* _Rows from a dataset_
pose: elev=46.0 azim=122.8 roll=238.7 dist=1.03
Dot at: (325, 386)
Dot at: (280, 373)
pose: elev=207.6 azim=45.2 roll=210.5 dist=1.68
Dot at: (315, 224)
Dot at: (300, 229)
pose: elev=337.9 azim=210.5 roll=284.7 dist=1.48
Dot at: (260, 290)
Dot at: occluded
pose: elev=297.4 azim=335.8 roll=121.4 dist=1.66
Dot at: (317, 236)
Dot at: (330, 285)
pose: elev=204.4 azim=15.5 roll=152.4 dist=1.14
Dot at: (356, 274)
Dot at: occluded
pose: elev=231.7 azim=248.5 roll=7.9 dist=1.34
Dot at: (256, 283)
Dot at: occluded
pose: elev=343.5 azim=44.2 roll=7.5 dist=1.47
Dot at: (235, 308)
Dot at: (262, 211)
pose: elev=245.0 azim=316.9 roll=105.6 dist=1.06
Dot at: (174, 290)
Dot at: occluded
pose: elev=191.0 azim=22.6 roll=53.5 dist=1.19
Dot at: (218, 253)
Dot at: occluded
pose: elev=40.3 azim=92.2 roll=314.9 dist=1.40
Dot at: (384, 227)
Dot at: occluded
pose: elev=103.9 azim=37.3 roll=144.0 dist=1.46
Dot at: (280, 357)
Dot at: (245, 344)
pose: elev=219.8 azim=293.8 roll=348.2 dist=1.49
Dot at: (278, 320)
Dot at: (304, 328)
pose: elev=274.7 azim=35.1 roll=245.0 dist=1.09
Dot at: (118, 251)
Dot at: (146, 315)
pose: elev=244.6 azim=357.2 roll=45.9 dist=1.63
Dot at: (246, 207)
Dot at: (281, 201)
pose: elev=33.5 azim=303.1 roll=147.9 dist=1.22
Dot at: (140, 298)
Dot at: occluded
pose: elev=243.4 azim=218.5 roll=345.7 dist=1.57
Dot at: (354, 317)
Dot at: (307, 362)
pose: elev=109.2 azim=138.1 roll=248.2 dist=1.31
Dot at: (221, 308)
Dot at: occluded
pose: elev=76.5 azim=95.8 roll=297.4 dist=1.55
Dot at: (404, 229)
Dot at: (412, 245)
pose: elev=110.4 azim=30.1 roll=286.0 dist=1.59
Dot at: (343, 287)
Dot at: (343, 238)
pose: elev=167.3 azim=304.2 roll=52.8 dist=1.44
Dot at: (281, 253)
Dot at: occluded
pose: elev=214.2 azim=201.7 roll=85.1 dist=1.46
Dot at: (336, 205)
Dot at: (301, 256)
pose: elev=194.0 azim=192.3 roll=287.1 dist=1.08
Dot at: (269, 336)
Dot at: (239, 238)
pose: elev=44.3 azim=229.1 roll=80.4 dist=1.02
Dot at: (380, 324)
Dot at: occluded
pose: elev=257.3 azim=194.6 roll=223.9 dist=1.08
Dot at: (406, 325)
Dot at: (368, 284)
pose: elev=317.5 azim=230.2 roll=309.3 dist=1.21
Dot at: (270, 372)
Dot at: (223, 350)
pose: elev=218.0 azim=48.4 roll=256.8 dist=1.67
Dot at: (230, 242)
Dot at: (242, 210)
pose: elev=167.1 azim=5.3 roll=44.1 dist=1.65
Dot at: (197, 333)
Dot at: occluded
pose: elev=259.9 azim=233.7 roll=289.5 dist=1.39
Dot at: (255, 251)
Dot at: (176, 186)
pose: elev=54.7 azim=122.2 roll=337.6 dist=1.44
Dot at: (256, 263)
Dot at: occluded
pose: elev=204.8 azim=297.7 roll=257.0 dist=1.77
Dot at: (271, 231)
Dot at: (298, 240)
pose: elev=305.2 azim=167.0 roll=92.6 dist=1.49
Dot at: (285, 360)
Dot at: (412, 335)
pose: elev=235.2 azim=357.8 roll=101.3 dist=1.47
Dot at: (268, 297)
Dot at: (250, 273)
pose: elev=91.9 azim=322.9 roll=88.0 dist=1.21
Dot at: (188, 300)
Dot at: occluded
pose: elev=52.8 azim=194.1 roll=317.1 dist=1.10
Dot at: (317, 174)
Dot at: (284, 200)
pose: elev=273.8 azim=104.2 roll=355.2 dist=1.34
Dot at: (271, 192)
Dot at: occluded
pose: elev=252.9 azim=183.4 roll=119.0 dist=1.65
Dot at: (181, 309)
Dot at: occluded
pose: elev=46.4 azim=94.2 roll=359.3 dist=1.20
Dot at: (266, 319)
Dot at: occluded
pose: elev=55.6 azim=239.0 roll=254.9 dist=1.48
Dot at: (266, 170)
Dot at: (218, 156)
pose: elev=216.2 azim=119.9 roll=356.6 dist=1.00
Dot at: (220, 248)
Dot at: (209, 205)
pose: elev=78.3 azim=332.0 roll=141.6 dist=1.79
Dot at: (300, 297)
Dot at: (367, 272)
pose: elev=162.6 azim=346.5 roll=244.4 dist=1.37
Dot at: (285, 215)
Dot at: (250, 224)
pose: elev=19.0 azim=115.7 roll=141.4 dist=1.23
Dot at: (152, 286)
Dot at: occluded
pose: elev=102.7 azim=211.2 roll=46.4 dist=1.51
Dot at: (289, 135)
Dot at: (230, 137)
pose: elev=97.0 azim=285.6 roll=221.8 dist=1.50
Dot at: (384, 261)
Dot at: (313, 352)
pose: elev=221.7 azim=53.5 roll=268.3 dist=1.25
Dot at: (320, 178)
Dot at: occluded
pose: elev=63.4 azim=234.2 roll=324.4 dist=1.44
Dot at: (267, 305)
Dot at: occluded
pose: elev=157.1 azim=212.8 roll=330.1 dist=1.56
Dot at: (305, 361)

* _Job_
Copy out again everything from the start of the records down to the line containing "Dot at: (330, 285)", including that line.

* _The answer_
pose: elev=46.0 azim=122.8 roll=238.7 dist=1.03
Dot at: (325, 386)
Dot at: (280, 373)
pose: elev=207.6 azim=45.2 roll=210.5 dist=1.68
Dot at: (315, 224)
Dot at: (300, 229)
pose: elev=337.9 azim=210.5 roll=284.7 dist=1.48
Dot at: (260, 290)
Dot at: occluded
pose: elev=297.4 azim=335.8 roll=121.4 dist=1.66
Dot at: (317, 236)
Dot at: (330, 285)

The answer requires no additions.